Hill and forest areas that have been designated as eco-sensitive zones under the city’s Comprehensive Master Plan (CMP) should not be developed.
Maps of Guwahati that clearly show flood and erosion-prone areas, and soils unsuitable for percolation and zones that are proscribed for existing buildings by using available sophisticated high resolution remote-sensed information and technically sophisticated staff and faculty of NRSA, IIT and Assam Engineering College, amongst others, should also be made available, said the report.
It also laid stress on zoning of the hazard-prone areas and delineation of the area after careful examination of the historical flood data and consultation with the local community. Engaging community in this exercise is critical since zoning regulations will affect them in multiple ways, it added.
Critical social assets such as school, hospitals, fire stations, and open spaces should be included in the zone. Provisions should be made for vulnerable population such as elderly, children and economically weaker classes.
It further stated that a plan for enhanced number of affordable housing for lower income families (to take pressure off the hills and forests surrounding Guwahati) should also be prepared.
Moreover, a plan for three new towns and for enhancing density of the existing residential areas in the new master plan should also be implemented. It also underlined the need to re-examine the CMP to enhance land allocation for residential use.

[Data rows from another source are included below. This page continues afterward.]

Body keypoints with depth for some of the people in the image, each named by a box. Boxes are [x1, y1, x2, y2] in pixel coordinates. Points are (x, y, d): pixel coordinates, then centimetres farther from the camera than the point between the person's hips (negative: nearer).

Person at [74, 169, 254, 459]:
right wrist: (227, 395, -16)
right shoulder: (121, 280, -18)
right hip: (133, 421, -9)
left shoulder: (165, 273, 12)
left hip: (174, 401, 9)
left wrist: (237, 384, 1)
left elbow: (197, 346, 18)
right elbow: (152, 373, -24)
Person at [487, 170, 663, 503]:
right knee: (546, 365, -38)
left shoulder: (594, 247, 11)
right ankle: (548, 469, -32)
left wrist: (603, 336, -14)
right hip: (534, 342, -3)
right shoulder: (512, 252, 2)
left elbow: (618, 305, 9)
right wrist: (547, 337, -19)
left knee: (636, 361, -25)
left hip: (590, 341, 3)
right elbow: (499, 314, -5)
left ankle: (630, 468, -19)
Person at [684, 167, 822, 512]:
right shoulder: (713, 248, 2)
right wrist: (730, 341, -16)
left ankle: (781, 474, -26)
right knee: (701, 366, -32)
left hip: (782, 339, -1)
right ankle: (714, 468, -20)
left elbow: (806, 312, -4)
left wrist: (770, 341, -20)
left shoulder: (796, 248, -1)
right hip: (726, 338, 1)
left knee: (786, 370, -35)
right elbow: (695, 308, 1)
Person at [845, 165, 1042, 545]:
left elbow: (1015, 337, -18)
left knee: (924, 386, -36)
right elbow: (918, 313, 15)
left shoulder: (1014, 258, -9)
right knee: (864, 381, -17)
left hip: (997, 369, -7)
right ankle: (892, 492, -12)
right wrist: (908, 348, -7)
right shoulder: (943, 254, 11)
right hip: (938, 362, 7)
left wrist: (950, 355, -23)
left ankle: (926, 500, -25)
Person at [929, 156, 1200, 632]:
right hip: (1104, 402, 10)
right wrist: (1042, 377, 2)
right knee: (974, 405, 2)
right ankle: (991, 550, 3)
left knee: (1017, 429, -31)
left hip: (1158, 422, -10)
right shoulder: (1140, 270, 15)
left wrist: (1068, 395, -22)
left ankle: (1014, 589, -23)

It stated that road levels should be assessed, rationalised and modified to allow water to flow naturally. Road levels should be matched to other road/drain levels and to the levels of the houses in the areas (since many road levels are higher than the house levels).
The roads that are frequently flooded should be identified and alternative routes should also be identified. An underground sewage system is urgently necessary for the city. The absence of sewage segregation is a major health hazard during floods, it said. No sewage connections should be permitted with outfall onto open storm water drains, added the report.
It further said the main electric transformers in the flood-prone areas should be relocated to higher ground. Solar power generators should be installed as backups in these areas.
A series of public consultation on “why are we destroying Guwahati’s wetlands and water bodies” should be held and detailed maps of Deepor Beel, Silsako Beel, Bondajaan Beel, Borsola Beel and Sarusala Beel (that are protected by the Guwahati Water Bodies Act of 2008/10) should be prepared.
Sustainable drainage systems (SuDS) should be developed for the city to provide an alternative to the direct channelling of surface water through networks of pipes and sewers to nearby watercourses, which will be effective in reducing pressure on the existing drains following heavy rainfall, it said.
It observed that the city lacks a formal local warning system for urban flooding. NESAC’s Flood Early Warning System for riverine flooding is extremely useful for upstream information.
It has recommended establishment of an urban flood management cell/nodal committee within the ASDMA that has representatives from key departments and agencies as well as expert advisors, to be chaired by the Chief Secretary. This cell/nodal committee will be empowered to direct all activities pertaining to flood management and landslides.